Labour suspends two activists for backing Corbyn in anti-Semitism row & accusing Starmer of ‘colluding with Tories’
Britain’s Labour Party has suspended two leading members of a local organisation, one of whom is Jewish, after they publicly accused Keir Starmer of using an anti-Semitism probe to crack down on former party leader Jeremy Corbyn.
Those sanctioned are the chair of Chingford and Woodford Green Constituency Labour Party, Gary Lefley, and its vice-chair, Naomi Wimborne-Idrissi.
The suspension came after the two staged an online meeting with fellow party members earlier this week, criticising that way the Labour leadership has handled the Equalities and Human Rights Commission’s (EHRC) report on anti-Semitism in the party and expressed support for former party head Corbyn.

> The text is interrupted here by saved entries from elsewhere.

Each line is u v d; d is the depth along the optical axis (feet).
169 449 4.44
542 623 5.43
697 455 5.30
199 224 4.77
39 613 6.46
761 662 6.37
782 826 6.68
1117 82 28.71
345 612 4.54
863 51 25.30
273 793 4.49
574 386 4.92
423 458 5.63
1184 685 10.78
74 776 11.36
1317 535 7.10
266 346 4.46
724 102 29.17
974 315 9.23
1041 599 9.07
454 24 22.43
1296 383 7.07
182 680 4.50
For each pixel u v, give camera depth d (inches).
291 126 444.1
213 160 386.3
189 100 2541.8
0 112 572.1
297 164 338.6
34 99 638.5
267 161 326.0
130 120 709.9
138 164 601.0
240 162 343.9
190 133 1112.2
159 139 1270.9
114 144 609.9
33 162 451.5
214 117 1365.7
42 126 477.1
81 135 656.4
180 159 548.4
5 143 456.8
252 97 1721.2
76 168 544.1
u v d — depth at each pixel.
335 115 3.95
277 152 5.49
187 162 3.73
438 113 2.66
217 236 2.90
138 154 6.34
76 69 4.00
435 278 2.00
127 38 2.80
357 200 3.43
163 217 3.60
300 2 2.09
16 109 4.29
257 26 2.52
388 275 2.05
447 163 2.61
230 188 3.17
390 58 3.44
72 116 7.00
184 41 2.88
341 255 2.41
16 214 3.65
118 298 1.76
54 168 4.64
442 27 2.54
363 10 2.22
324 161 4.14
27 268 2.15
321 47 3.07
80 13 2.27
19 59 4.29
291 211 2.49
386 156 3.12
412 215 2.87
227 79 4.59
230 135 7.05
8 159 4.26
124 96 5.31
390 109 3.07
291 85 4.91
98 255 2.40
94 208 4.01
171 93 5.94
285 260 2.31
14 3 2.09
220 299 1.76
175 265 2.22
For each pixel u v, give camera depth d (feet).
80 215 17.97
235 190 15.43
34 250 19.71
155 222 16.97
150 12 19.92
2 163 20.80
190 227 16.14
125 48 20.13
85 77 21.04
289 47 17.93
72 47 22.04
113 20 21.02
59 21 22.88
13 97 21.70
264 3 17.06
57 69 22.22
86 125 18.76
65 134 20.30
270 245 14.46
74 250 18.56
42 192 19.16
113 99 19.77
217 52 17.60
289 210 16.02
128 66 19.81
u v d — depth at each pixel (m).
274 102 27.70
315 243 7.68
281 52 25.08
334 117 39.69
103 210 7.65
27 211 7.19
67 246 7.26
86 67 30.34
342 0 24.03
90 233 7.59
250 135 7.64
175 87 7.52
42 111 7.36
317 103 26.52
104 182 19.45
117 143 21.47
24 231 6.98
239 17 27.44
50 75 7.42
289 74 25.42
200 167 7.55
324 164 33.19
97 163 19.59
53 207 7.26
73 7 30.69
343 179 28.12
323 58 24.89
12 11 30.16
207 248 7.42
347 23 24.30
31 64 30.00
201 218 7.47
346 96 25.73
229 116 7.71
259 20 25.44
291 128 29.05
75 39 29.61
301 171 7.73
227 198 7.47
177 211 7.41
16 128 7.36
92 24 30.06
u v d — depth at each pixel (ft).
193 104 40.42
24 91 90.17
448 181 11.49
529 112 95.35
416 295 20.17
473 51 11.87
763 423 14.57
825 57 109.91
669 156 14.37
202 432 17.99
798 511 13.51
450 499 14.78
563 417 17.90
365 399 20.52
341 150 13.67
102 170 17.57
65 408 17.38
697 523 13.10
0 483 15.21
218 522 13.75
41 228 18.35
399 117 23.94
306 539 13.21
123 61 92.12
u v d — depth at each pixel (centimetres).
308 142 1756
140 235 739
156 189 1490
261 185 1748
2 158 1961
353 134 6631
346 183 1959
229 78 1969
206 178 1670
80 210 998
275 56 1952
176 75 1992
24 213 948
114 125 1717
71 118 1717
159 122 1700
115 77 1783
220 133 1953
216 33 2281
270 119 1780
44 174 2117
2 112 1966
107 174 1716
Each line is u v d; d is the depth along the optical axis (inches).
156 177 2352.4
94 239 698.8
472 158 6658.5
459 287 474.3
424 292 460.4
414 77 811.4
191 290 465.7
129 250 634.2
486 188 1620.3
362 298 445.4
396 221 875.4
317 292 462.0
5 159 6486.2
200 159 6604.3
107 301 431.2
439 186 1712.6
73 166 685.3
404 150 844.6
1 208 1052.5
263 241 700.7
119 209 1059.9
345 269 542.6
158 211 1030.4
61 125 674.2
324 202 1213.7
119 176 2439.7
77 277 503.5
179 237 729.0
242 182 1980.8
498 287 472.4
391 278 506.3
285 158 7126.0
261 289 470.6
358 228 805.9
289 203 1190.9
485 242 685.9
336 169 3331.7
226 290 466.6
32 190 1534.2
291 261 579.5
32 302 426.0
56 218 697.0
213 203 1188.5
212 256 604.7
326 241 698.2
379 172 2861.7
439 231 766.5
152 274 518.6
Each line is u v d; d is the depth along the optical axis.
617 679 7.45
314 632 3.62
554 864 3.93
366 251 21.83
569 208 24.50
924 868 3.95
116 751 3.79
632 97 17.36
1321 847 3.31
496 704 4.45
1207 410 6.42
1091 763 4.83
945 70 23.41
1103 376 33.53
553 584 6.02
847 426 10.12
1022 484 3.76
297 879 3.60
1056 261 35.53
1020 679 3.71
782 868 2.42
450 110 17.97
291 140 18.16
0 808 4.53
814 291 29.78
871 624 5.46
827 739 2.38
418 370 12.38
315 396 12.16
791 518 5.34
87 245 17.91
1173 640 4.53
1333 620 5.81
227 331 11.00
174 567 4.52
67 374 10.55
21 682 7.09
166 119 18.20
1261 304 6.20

In his speech, Lefley attacked Starmer, accusing him of “collusion” with the Tories and plunging the Labour Party “into internecine warfare.”
By suspending Corbyn and removing his parliamentary whip, Starmer himself was “in breach of party rules,” Lefley insisted, according to British media reports.
Lefley also complained about the policies within the party, which forced dissident members to “button our lip at risk of being expelled.”
During the same meeting, vice-chair Wimborne-Idrissi supported another member’s speech, in which the current Labour leadership was accused of having “weaponised” the issue of anti-Semitism. “There are many Jews in the party, including me, who endorse 100 percent” this point of view, she insisted.
“The cynical manipulation of Jewish fears and concerns is unforgivable and undermines all our work against racism of all kinds,” she allegedly said.
Wimborne-Idrissi is a rather controversial figure in the party, due to her involvement with the Jewish Voice for Labour group. The organisation stands against racism and discrimination of Jews, but also backs the Palestinian cause and resists attempts to widen the definition of anti-Semitism beyond its original meaning. The activist confessed that due to her views she had been labeled “not a proper Jew; the wrong sort of Jew; self-hating Jew” all her life.
A report by the EHRC in October found the Labour Party “responsible for unlawful acts of harassment and discrimination” of Jews under Corbyn’s leadership between 2015 and 2020.
Starmer, who became Labour leader in April, has called the report “a day of shame” for the party. But Corbyn reacted to it by saying that anti-Semitism claims were “overstated” and ended up being suspended from the party himself. He was soon reinstated, but Starmer didn’t return his parliamentary whip to him.
Corbyn’s suspension has led to a split in the party, which Labour leadership has tried to overcome seemingly by making discussing the issue a taboo. General Secretary David Evans said that motions in support of Corbyn undermine the party’s ability to provide “safe and welcoming space” to members, including those of Jewish origins.
Last week, Labour deputy leader, Angela Rayner, warned that the party was willing to suspend “thousands and thousands” of members over alleged anti-Semitism if necessary.